La figura del presidente del Consejo de Ministros en el Perú (PCM) se consolidó con la Constitución de 1860, texto que logró armonizar las pugnas entre liberales y conservadores tras varios ensayos fallidos y oportunidades perdidas. Se trata de blindar al presidente de la República (conservadores) mediante un jefe de gabinete que respondiera políticamente ante el Congreso (liberales) y con posibilidad de interpelarlo si fuera necesario. La Constitución de 1993 fija sus atribuciones y conviene repasarlas.

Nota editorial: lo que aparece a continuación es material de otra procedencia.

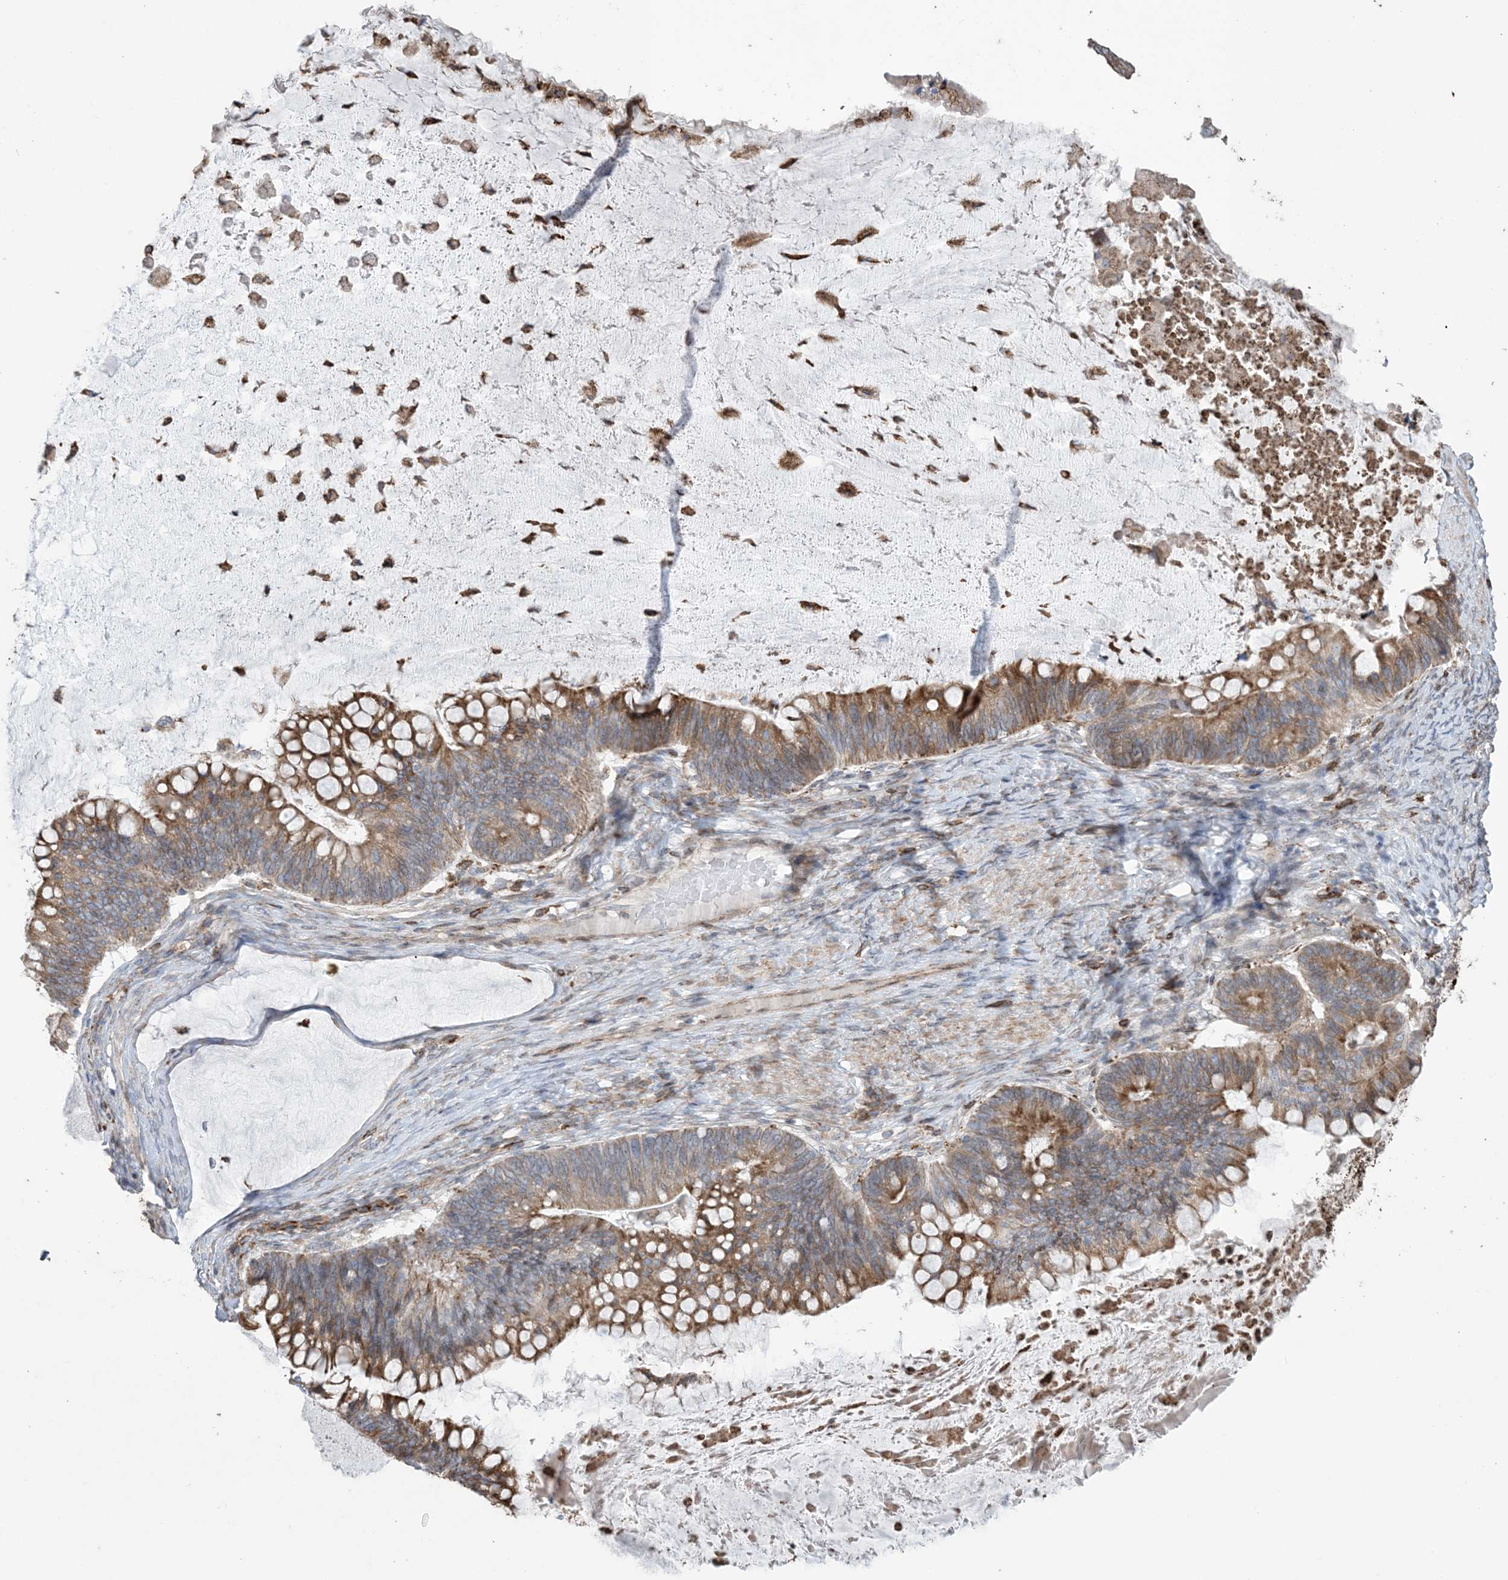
{"staining": {"intensity": "moderate", "quantity": ">75%", "location": "cytoplasmic/membranous"}, "tissue": "ovarian cancer", "cell_type": "Tumor cells", "image_type": "cancer", "snomed": [{"axis": "morphology", "description": "Cystadenocarcinoma, mucinous, NOS"}, {"axis": "topography", "description": "Ovary"}], "caption": "Tumor cells demonstrate medium levels of moderate cytoplasmic/membranous positivity in approximately >75% of cells in human mucinous cystadenocarcinoma (ovarian).", "gene": "SHANK1", "patient": {"sex": "female", "age": 61}}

Primero, es el principal portavoz del gobierno después de la presidencia de la República; por tanto, puede transmitir la posición del ejecutivo sobre los temas que acontecen y rendir cuentas a la opinión pública como un “primero entre iguales”. Segundo, su labor de coordinación con los miembros del gabinete resulta fundamental para estar alineados en los temas de gobierno y no emitir mensajes contradictorios; por eso, cada ministro responde por su sector y no opina sobre el estado de otra cartera. Por último, el jefe de gabinete refrenda actos presidenciales asumiendo la responsabilidad política de sus actos ante la fiscalización parlamentaria.
En la convulsa historia de nuestras relaciones Ejecutivo-Legislativo, la PCM ha funcionado como ese “pararrayos” diseñado para preservar el capital político del jefe de Estado durante su mandato. Es un actor expuesto a los medios de comunicación, en primera línea ante cualquier crisis política y sujeto al desgaste natural del cargo con el paso del tiempo. El propósito original de la institución es claro: los jefes de gabinete pueden rotar, pero la continuidad institucional de la presidencia de la República debe permanecer.